Hello Master Malstrom
Yesterday you talked about the things that GOG could do to improve its service but there’s one problem I’ve been experiencing that I haven’t seen you talk about, and that’s how GOG provides information to the player. I know you have an extensive history with PC gaming but I don’t have that history myself. I was very young when I last played PC games and after getting a SNES back in the mid-1990s, I became an exclusive console gamer until this year when I opened an account with GOG. I am not completely illiterate about computers but I don’t have an in-depth knowledge of computers either.
The first game I downloaded was Worms 2, an old favourite of mine. The game immediately crashed upon loading, so I went to the Help section of the website and after some searching it recommended changing the configuration settings and registering myself as an admin on the computer. Fair enough, but where do I make these changes? I’ve never needed to do anything like this before on my computer.
The second game I downloaded was King’s Quest 1-3. These games work fine but I’ve searched the files multiple times and I can’t find any information on how to play them. The manuals just contain prologues to the games’ stories. No keyboard controls, no command information, nothing. That’s unacceptable. If I’m paying money for a game, I expect to get everything I need to play the game. I, the customer, should not be expected to go internet-hunting for basic instructions.
When I first started playing Wii Virtual Console games, I hated the stripped-down manuals and lack of context the original manuals provided. But now after using GOG, I’ve realised that the Virtual Console excels as a user-friendly platform. If I ever need a command key or other information, I can pause the game, bring up the manual and get the information I need. More importantly, the manuals account for hardware changes. They not only map the original controls but all the compatible Wii controls as well.
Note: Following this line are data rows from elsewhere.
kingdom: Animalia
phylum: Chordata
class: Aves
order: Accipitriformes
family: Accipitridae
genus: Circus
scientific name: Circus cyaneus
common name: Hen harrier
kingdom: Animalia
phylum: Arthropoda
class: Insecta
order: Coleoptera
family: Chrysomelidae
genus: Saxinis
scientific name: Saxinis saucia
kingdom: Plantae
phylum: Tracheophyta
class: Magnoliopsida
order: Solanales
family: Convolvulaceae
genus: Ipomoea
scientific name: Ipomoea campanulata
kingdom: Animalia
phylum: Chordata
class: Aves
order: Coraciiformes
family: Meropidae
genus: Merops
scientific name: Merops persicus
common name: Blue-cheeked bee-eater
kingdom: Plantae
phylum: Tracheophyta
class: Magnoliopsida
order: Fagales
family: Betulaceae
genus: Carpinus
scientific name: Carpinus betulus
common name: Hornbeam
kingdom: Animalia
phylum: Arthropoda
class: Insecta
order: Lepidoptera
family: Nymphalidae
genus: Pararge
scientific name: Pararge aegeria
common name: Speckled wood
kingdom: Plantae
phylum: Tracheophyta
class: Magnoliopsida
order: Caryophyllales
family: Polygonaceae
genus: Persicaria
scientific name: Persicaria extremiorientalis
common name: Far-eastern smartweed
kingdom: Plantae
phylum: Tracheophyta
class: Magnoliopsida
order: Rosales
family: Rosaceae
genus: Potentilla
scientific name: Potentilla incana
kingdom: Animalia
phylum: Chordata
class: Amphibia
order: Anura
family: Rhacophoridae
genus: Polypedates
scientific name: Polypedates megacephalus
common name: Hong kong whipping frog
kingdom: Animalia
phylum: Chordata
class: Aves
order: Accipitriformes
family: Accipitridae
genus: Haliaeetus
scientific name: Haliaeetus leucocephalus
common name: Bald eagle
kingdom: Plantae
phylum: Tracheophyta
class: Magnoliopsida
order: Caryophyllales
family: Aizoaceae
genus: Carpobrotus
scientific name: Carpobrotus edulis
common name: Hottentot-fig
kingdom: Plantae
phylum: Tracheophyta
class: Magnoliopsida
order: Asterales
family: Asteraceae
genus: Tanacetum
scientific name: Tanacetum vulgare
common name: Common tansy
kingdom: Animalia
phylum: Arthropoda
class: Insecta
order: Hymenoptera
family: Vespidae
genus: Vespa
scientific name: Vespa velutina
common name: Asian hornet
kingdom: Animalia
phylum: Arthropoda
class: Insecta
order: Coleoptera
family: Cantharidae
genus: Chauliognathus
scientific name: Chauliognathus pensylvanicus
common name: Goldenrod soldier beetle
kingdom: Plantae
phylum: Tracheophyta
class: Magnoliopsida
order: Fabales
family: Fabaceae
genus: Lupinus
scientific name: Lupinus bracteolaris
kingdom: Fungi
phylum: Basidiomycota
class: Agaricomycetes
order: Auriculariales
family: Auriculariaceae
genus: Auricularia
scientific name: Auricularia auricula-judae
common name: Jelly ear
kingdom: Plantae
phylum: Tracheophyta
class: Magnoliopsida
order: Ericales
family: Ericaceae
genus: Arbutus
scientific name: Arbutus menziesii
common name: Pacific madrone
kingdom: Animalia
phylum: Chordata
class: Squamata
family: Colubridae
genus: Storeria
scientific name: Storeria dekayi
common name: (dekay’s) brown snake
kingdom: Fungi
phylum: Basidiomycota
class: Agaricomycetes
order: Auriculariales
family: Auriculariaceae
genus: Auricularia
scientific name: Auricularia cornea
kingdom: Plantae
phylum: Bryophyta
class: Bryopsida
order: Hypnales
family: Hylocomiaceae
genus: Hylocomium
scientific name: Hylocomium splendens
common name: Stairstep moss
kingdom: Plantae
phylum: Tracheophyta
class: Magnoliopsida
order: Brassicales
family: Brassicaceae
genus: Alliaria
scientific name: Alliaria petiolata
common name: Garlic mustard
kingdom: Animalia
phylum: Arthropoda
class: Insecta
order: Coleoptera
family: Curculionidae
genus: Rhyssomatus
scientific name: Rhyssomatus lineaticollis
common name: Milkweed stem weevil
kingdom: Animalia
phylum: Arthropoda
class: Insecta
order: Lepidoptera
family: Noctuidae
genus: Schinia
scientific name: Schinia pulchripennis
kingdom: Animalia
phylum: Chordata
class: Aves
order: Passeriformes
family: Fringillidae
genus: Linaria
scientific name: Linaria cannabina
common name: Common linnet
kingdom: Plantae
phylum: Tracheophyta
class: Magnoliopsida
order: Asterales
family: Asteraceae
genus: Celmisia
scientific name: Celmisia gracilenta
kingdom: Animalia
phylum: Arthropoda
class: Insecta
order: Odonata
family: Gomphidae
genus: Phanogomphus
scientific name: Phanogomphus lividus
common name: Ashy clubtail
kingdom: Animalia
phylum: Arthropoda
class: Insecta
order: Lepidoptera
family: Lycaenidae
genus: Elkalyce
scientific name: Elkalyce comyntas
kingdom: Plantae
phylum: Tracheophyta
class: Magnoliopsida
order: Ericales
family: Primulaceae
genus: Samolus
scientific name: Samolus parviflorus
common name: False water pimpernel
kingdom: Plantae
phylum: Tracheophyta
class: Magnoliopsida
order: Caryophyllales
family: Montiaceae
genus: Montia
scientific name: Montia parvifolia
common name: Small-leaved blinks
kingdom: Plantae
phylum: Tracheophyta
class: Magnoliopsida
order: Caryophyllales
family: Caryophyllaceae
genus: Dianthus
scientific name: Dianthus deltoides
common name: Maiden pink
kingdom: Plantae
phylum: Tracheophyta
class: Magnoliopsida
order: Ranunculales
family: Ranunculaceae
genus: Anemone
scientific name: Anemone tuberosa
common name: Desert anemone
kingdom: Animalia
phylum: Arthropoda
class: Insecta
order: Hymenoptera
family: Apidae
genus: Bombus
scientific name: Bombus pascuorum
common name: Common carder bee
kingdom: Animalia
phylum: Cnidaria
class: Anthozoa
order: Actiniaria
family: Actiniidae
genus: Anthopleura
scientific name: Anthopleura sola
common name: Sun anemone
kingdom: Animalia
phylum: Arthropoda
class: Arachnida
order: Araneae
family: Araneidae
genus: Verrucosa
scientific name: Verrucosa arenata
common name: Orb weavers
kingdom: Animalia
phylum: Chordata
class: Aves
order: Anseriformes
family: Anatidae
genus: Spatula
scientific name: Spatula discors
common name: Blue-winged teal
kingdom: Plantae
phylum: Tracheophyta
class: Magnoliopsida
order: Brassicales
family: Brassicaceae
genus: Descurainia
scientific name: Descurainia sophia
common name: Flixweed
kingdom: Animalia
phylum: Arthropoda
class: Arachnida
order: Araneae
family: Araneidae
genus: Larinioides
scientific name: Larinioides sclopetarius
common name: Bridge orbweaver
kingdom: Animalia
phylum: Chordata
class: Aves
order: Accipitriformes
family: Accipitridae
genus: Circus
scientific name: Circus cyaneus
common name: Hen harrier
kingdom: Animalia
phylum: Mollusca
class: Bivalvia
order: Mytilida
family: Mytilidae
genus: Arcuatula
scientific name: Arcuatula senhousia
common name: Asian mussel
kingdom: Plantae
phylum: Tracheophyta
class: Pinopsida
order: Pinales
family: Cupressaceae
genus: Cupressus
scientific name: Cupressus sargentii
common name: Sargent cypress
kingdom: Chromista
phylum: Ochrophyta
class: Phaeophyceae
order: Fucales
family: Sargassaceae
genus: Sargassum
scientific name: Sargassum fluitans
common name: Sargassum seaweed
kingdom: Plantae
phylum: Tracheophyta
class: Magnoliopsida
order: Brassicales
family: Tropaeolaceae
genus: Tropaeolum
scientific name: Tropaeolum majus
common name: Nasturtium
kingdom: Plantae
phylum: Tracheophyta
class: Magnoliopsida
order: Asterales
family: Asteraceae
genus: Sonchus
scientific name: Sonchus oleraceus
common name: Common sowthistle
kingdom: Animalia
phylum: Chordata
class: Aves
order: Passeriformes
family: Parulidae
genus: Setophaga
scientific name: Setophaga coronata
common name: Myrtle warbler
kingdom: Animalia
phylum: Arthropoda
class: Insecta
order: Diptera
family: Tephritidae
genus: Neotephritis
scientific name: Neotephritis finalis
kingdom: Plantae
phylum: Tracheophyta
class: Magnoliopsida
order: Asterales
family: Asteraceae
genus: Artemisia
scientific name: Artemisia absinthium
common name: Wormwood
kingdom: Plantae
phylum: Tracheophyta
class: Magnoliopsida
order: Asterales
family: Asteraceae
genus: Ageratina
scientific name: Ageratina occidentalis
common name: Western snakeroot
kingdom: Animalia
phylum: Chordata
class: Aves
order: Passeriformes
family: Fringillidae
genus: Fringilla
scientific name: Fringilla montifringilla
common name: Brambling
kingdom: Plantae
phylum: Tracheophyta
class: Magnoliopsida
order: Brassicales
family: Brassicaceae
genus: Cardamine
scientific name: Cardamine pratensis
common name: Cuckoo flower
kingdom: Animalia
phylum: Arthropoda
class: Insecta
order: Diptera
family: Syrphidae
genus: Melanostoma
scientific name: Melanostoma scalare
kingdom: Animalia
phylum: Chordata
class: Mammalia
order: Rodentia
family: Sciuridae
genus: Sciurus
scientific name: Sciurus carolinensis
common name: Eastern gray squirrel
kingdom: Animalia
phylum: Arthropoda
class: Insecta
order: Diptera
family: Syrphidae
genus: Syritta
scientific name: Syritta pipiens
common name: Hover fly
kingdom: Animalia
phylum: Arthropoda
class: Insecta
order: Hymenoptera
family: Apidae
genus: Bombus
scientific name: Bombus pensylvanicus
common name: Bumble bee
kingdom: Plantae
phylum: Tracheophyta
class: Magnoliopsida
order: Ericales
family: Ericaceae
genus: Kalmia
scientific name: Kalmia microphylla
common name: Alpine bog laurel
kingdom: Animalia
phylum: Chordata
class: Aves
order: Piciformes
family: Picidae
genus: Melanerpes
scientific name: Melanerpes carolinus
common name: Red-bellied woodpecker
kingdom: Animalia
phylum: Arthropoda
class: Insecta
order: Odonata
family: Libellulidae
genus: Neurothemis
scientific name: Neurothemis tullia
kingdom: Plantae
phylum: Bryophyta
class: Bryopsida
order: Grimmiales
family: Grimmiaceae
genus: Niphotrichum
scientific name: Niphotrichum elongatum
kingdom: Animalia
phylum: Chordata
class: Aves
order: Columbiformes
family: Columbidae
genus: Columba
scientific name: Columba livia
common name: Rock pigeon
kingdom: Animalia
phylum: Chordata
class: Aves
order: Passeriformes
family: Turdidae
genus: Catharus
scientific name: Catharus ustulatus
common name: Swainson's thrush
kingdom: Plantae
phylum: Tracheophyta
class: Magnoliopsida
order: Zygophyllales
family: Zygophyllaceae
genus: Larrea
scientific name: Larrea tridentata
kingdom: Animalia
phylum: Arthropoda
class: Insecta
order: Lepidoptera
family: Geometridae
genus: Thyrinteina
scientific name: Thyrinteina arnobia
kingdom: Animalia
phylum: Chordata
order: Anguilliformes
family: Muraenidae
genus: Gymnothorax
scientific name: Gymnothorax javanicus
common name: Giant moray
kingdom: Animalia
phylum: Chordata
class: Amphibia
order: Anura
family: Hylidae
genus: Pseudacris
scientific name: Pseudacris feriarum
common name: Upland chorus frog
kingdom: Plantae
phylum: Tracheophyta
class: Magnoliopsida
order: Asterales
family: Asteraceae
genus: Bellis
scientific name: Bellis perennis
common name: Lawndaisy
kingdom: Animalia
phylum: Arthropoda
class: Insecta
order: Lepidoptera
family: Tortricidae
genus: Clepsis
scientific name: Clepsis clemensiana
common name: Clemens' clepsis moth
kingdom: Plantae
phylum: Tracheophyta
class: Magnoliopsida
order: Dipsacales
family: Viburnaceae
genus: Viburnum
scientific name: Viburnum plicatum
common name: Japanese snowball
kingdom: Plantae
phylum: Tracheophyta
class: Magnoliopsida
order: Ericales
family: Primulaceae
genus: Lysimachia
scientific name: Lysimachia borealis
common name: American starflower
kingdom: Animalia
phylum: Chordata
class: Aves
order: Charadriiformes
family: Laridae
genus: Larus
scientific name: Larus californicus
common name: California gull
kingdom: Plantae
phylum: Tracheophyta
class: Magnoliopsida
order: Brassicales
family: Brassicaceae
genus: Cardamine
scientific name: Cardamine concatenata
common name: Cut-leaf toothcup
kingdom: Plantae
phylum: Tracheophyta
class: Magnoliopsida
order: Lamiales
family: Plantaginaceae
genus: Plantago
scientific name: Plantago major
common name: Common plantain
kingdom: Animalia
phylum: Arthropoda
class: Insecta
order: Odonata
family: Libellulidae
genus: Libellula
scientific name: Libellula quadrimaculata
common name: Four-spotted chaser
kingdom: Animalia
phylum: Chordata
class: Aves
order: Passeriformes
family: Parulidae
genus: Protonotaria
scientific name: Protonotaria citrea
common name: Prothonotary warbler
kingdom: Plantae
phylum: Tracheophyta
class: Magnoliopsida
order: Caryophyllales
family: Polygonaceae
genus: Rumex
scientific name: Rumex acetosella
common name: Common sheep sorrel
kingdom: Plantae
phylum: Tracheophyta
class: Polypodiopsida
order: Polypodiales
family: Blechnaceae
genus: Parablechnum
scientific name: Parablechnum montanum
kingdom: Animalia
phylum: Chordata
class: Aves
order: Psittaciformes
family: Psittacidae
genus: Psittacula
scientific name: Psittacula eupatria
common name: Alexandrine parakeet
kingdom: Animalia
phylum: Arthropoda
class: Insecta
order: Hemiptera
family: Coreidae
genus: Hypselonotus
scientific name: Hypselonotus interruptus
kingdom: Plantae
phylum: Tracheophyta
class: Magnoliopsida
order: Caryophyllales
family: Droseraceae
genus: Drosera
In my opinion, if GOG is to become the next big video game retailer, it should stop assuming that its customers already know their way around old interfaces, let alone modern computers. Their website needs more detailed instructions on how to install and configure these games. The games themselves need to be equipped with manuals that cover all the mechanics. Ideally, there should be nothing getting in the way between me and the game at any stage. I’m hoping that at some time in the future, we can get old games on PC that function like the Virtual Console. The ability to pause games and even create simple save states would be something awesome to see in DRM-free gaming.
So what you want is old PC games, ones that have come out in the 1980s and 1990s, to somehow magically start behaving like console games?
All GoG is doing is giving you the games as they are. The manuals that were included with the game are there. And GoG makes sure the games are compatible to whatever platforms they say (usually the modern Windows platforms). Compatible means ‘it runs’. Many of the games are not programmed well so they glitch. I’m currently seeing these glitchy issues in Silver.
Having to log in as administrator is Microsoft’s fault, not GoG’s. Just google search ‘how to log in as administrator’ for whatever Windows version you’re running. Logging in as administrator isn’t making you do serious configuration. Windows just won’t allow certain things to happen unless you’re in administrator mode.
For King’s Quest I, I looked up the manual (Sierra’s website provides it as well). I don’t have it on GoG so I don’t know what they offer there. But I’m assuming it is the same one. The instructions of how to play come after the prologue: http://sierrahelp.com/Documents/Manuals/Kings_Quest_1_VGA_-_Manual.pdf
You said that Nintendo did the right thing with the Virtual Console by writing their own manuals for each one. I disagree. Every single console game had a manual of some sort that offered directions. Since consoles are so kid friendly, the directions are what the a button does, what does the D pad do, and so on. The Virtual Console manuals though remove much of the originality the old manuals had. For example, Super Mario Brothers manual told a story and even showed off which enemy did what. Virtual Console’s “manual” removes that and so removes a big part of the charm of the game.
Virtual Console removed the cool manuals and put in forgettable stuff.
I’m curious what Virtual Console game did you have to read the manual for. Unless it is some consolized tactical/strategy game, I don’t see why you’d need a manual for those games.
What the Virtual Console “manuals” feel like are those Blockbuster rentals of NES games where there is no manual but some Xeroxed black and white paper that just has instructions of what the buttons do. The Virtual Console prices are very expensive compared to other services. Nintendo couldn’t even be bothered to scan in the original manuals. I thought it might be some licensing issue with using the original manual, but I suspect now that Nintendo is embarrassed of the Engrish of the 1980s manuals. Or Nintendo thought people are ‘too stupid’ that they would see a picture of the NES or SNES controller and wonder why it doesn’t match the Virtual Console controller. That’s probably it.
GoG does offer support. Post any problems on the forum they have devoted to that game or post in the General forum.
It seems that the DOS games are running all fine probably due to DOS being emulated in DOSBox. The problems seem to be with early Windows games being played in later versions of Windows. Worms 2 was released for the Windows 95 platform (Windows 98 hadn’t even come out yet). The only way to perfectly get a game like Worms 2 to work is to probably put it on a Windows 95 platform (although I haven’t seen that emulated yet). I’m not sure about the technical issues.